(Data in this exercise)
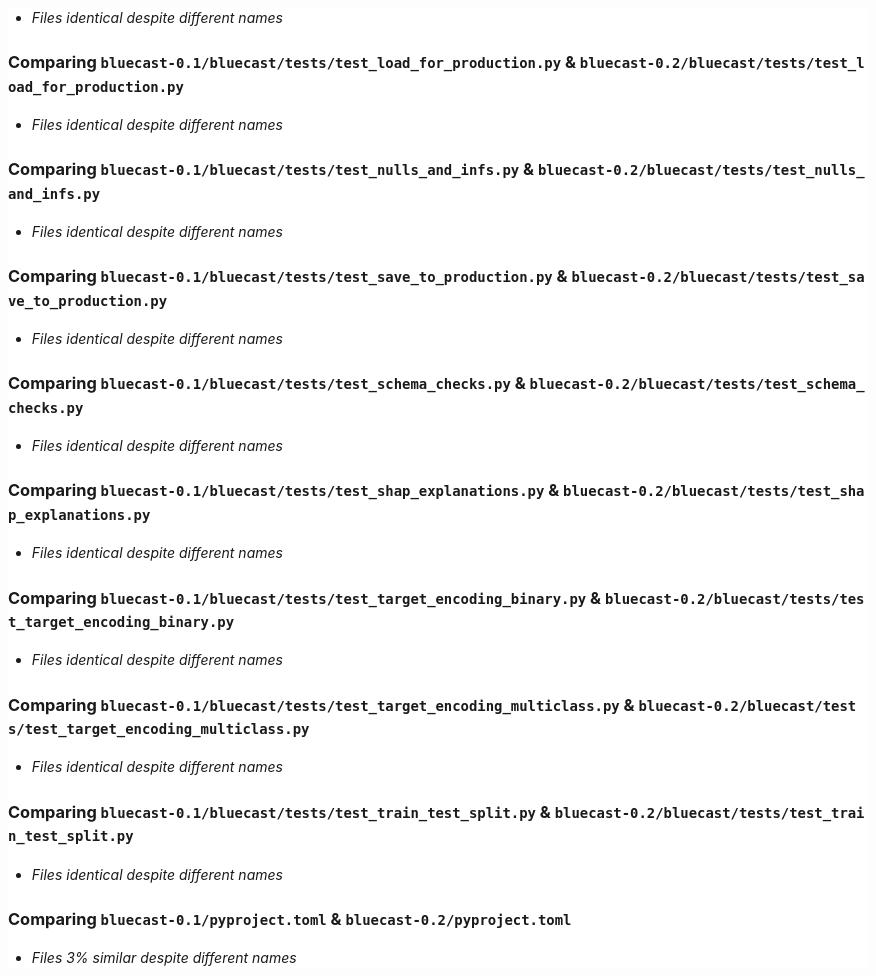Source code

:  * *Files identical despite different names*

### Comparing `bluecast-0.1/bluecast/tests/test_load_for_production.py` & `bluecast-0.2/bluecast/tests/test_load_for_production.py`

 * *Files identical despite different names*

### Comparing `bluecast-0.1/bluecast/tests/test_nulls_and_infs.py` & `bluecast-0.2/bluecast/tests/test_nulls_and_infs.py`

 * *Files identical despite different names*

### Comparing `bluecast-0.1/bluecast/tests/test_save_to_production.py` & `bluecast-0.2/bluecast/tests/test_save_to_production.py`

 * *Files identical despite different names*

### Comparing `bluecast-0.1/bluecast/tests/test_schema_checks.py` & `bluecast-0.2/bluecast/tests/test_schema_checks.py`

 * *Files identical despite different names*

### Comparing `bluecast-0.1/bluecast/tests/test_shap_explanations.py` & `bluecast-0.2/bluecast/tests/test_shap_explanations.py`

 * *Files identical despite different names*

### Comparing `bluecast-0.1/bluecast/tests/test_target_encoding_binary.py` & `bluecast-0.2/bluecast/tests/test_target_encoding_binary.py`

 * *Files identical despite different names*

### Comparing `bluecast-0.1/bluecast/tests/test_target_encoding_multiclass.py` & `bluecast-0.2/bluecast/tests/test_target_encoding_multiclass.py`

 * *Files identical despite different names*

### Comparing `bluecast-0.1/bluecast/tests/test_train_test_split.py` & `bluecast-0.2/bluecast/tests/test_train_test_split.py`

 * *Files identical despite different names*

### Comparing `bluecast-0.1/pyproject.toml` & `bluecast-0.2/pyproject.toml`

 * *Files 3% similar despite different names*
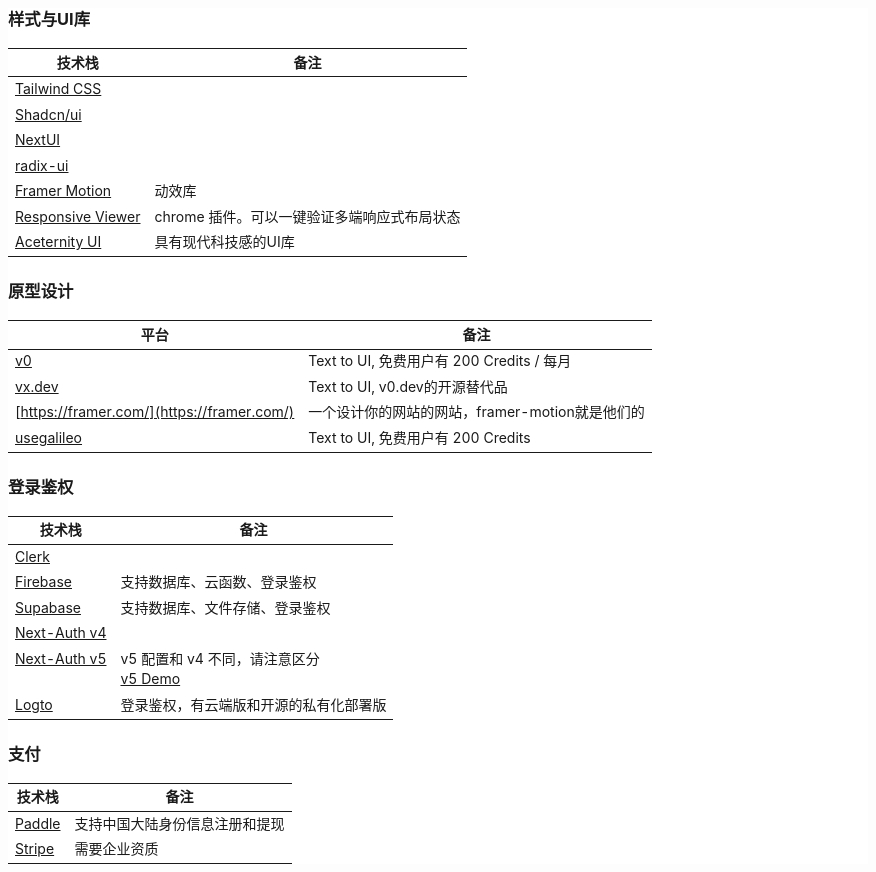 ### 样式与UI库

| 技术栈 | 备注 |
| --- | --- |
| [Tailwind CSS](https://tailwindcss.com/) | |
| [Shadcn/ui](https://ui.shadcn.com/) |  |
| [NextUI](https://nextui.org/) | |
| [radix-ui](https://www.radix-ui.com/) | |
| [Framer Motion](https://www.framer.com/motion/) | 动效库 |
| [Responsive Viewer](https://responsiveviewer.org/)  | chrome 插件。可以一键验证多端响应式布局状态 |
| [Aceternity UI](https://ui.aceternity.com/) | 具有现代科技感的UI库 |

### 原型设计

| 平台 | 备注 |
| --- | --- |
| [v0](https://v0.dev/) | Text to UI, 免费用户有 200 Credits / 每月|
| [vx.dev](https://github.com/Yuyz0112/vx.dev) | Text to UI, v0.dev的开源替代品 |
| [https://framer.com/](https://framer.com/) | 一个设计你的网站的网站，framer-motion就是他们的 |
| [usegalileo](https://www.usegalileo.ai/) | Text to UI, 免费用户有 200 Credits |


### 登录鉴权

| 技术栈 | 备注 |
| --- | --- |
| [Clerk](https://clerk.com/) | |
| [Firebase](https://console.firebase.google.com/) |  支持数据库、云函数、登录鉴权 |
| [Supabase](https://supabase.com/) |  支持数据库、文件存储、登录鉴权 |
| [Next-Auth v4](https://next-auth.js.org/) | |
| [Next-Auth v5](https://authjs.dev/getting-started/introduction) | v5 配置和 v4 不同，请注意区分<br> [v5 Demo](https://github.com/hafizn07/next-auth-v5-advanced-guide-2024) |
| [Logto](https://github.com/logto-io/logto) | 登录鉴权，有云端版和开源的私有化部署版 |

### 支付

| 技术栈 | 备注 |
| --- | --- |
| [Paddle](https://www.paddle.com/) |  支持中国大陆身份信息注册和提现 |
| [Stripe](https://stripe.com/) | 需要企业资质  |
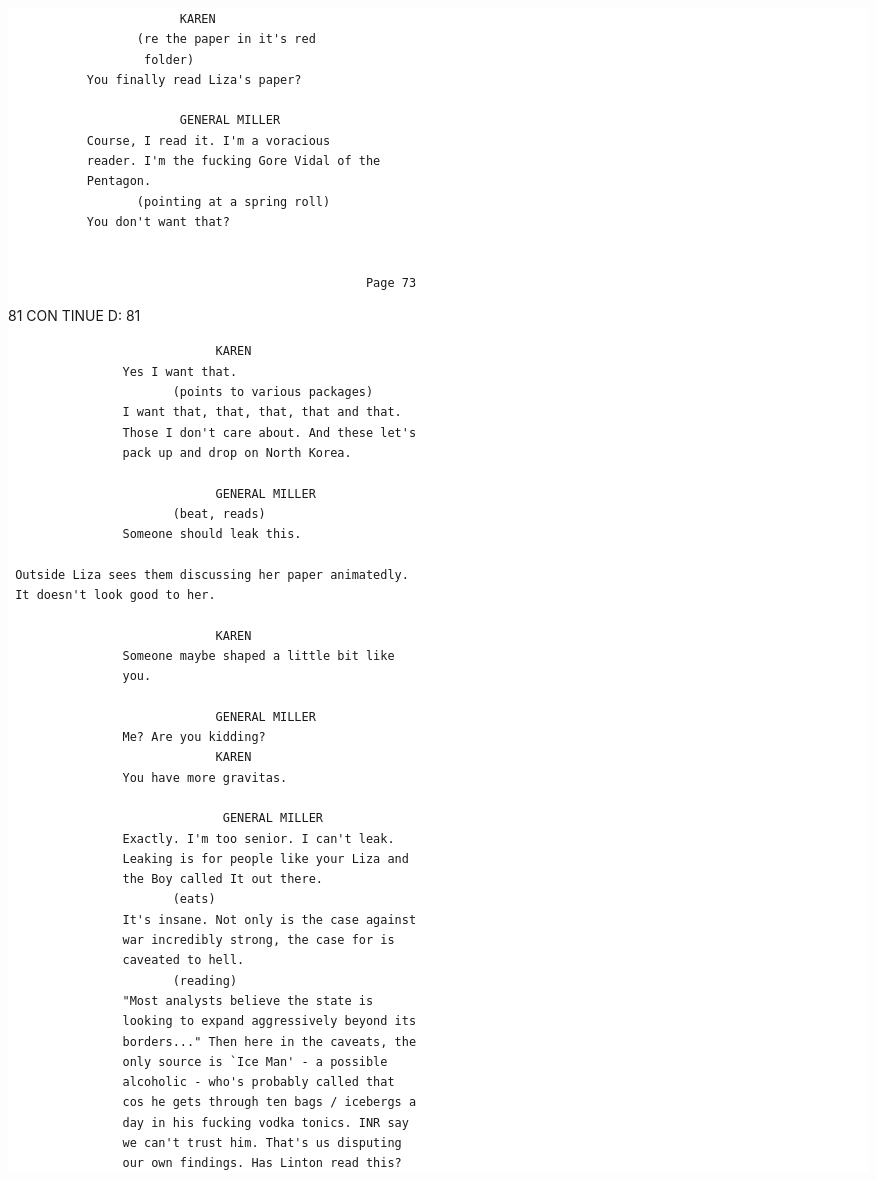                             KAREN
                      (re the paper in it's red
                       folder)
               You finally read Liza's paper?

                            GENERAL MILLER
               Course, I read it. I'm a voracious
               reader. I'm the fucking Gore Vidal of the
               Pentagon.
                      (pointing at a spring roll)
               You don't want that?


                                                      Page 73

                        
81   CON TINUE D:                                                     81


                                 KAREN
                    Yes I want that.
                           (points to various packages)
                    I want that, that, that, that and that.
                    Those I don't care about. And these let's
                    pack up and drop on North Korea.

                                 GENERAL MILLER
                           (beat, reads)
                    Someone should leak this.

     Outside Liza sees them discussing her paper animatedly.
     It doesn't look good to her.

                                 KAREN
                    Someone maybe shaped a little bit like
                    you.

                                 GENERAL MILLER
                    Me? Are you kidding?
                                 KAREN
                    You have more gravitas.

                                  GENERAL MILLER
                    Exactly. I'm too senior. I can't leak.
                    Leaking is for people like your Liza and
                    the Boy called It out there.
                           (eats)
                    It's insane. Not only is the case against
                    war incredibly strong, the case for is
                    caveated to hell.
                           (reading)
                    "Most analysts believe the state is
                    looking to expand aggressively beyond its
                    borders..." Then here in the caveats, the
                    only source is `Ice Man' - a possible
                    alcoholic - who's probably called that
                    cos he gets through ten bags / icebergs a
                    day in his fucking vodka tonics. INR say
                    we can't trust him. That's us disputing
                    our own findings. Has Linton read this?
(End Data in this exercise)
Work order
All lines above that hold the string "免费用户有" should be copied.

Task answer
| [v0](https://v0.dev/) | Text to UI, 免费用户有 200 Credits / 每月|
| [usegalileo](https://www.usegalileo.ai/) | Text to UI, 免费用户有 200 Credits |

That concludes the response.